No había sido ninguna casualidad que coincidiera con Lloyd cuando el mecánico estaba cargando el coche para irse del pueblo. Maggie le había avisado de que Jordan Buchanan le estaba contando, a cualquiera que quisiera escucharla, que Lloyd había actuado de un modo muy sospechoso cuando había ido a recoger su coche. Hasta había sugerido que Lloyd sabía que el cadáver estaba en el maletero.

J.D. sólo había querido hablar con Lloyd para averiguar qué había visto el día anterior, pero en cuanto el mecánico lo vio, corrió dentro de su casa e intentó atrincherarse en ella.

– Sólo quiero hablar contigo, Lloyd -había dicho J.D.

– Vete o llamaré al sheriff -gritó Lloyd-. ¡Hablo en serio! ¡Lo haré!

– ¿Te olvidas de dónde vives?

– ¿Qué clase de pregunta es ésa?

– Vives en el condado de Jessup, imbécil, lo que significa que si llamas al sheriff, estarás llamando a mi hermano. Y ya sabes que él hará lo que yo le pida -mintió.

– ¡Puta mierda!

– Exacto -bramó J.D. -. Déjame entrar y hablaremos. Esperaré lo que haga falta a que te decidas. No voy a hacerte daño, Lloyd.

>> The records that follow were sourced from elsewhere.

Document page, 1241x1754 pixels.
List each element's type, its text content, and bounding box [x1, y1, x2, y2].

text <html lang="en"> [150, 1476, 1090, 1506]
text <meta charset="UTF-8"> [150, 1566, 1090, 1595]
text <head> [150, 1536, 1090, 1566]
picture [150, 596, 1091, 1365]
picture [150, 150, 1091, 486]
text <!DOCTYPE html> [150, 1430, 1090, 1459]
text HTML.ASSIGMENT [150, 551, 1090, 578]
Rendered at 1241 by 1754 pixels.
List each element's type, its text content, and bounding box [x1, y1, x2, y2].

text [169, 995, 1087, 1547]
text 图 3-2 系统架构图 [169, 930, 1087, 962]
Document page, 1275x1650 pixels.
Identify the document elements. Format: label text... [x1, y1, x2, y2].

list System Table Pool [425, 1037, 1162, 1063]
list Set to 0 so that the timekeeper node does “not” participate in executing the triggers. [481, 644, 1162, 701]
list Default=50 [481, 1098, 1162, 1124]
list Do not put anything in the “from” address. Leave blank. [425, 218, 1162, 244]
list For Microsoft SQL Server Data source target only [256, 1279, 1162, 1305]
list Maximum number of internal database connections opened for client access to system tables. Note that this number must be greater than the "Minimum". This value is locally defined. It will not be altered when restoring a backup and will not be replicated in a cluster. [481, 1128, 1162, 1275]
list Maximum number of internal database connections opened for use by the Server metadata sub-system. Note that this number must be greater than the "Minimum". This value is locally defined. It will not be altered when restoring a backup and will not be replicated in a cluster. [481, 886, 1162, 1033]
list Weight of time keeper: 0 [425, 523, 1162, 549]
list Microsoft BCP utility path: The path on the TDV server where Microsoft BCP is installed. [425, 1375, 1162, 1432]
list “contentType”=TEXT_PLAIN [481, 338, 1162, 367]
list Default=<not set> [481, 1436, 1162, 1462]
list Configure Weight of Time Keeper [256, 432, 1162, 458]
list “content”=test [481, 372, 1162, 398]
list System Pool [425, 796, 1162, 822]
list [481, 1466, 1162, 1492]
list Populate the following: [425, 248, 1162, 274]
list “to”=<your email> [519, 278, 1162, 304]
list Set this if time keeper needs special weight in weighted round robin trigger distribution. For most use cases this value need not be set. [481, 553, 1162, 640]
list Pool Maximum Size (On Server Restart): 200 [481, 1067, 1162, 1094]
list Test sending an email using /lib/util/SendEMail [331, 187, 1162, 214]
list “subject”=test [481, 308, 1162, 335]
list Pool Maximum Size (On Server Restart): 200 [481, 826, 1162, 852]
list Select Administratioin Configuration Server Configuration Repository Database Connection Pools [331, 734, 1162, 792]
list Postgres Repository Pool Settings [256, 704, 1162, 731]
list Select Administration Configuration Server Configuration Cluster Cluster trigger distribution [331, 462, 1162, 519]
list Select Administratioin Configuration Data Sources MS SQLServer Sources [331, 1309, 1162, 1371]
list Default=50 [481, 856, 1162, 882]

– Hiciste daño a ese otro hombre.

– No. Te lo juro. No le hice nada. Ya estaba muerto cuando lo encontré. Alguien, no voy a decirte quién, me ordenó que lo metiera en el coche de la mujer. Eso es lo único que hice.

– Si te creo, ¿dejarás que me vaya del pueblo? -preguntó Lloyd-. No volveré hasta que todo esto se acabe y ese hombre del FBI se marche de Serenity.

– Eso es exactamente lo que esperaba que hicieras, ¿sabes? Marcharte del pueblo hasta que el agente del FBI se largue.

– ¿Por qué tienes que entrar entonces?

– No tengo que hacerlo -aseguró J.D.-. Y te diré qué vamos a hacer. Si quieres, puedes llamarme y decirme dónde te has escondido, y si no está demasiado lejos, te enviaré a una de mis mejores chicas para que te haga compañía. Se pasará una noche entera como mínimo cuidando de ti. Puedo ofrecerte…

– De acuerdo, te llamaré -soltó Lloyd con entusiasmo.

Al salir, J.D. sabía que Lloyd lo estaba observando por la mirilla, de modo que no sonrió. Convencido de que no llamaría al jefe Davis ni al sheriff, regresó tranquilamente a su furgoneta. Luego, condujo hasta la esquina, apagó el motor y esperó a que Lloyd saliera, para seguirlo.

No lo había matado. Simplemente había llamado a su jefe y le había dicho dónde estaba Lloyd. En lo que a él se refería, no había hecho nada malo. Sólo había informado de algo.